Data for the task Block Start
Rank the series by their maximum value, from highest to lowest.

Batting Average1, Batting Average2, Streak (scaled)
Data for the task Block End
Data for the task Block Start
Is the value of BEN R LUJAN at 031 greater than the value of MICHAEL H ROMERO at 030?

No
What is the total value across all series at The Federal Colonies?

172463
Data for the task Block End
Data for the task Block Start
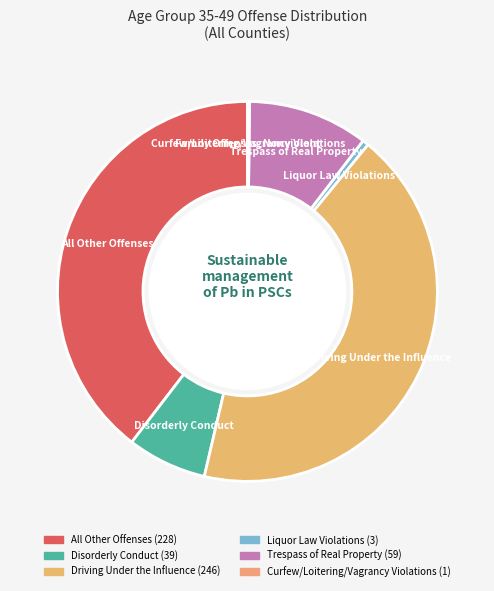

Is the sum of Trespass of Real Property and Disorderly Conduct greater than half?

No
Data for the task Block End
To-do item -> Turn the rows from the line containing "Is the value" up to and including the line containing "What is the" into a JSON list of strings, one string per line, leaving out blank lines.

Expected output ->
[
  "Is the value of BEN R LUJAN at 031 greater than the value of MICHAEL H ROMERO at 030?",
  "No",
  "What is the total value across all series at The Federal Colonies?"
]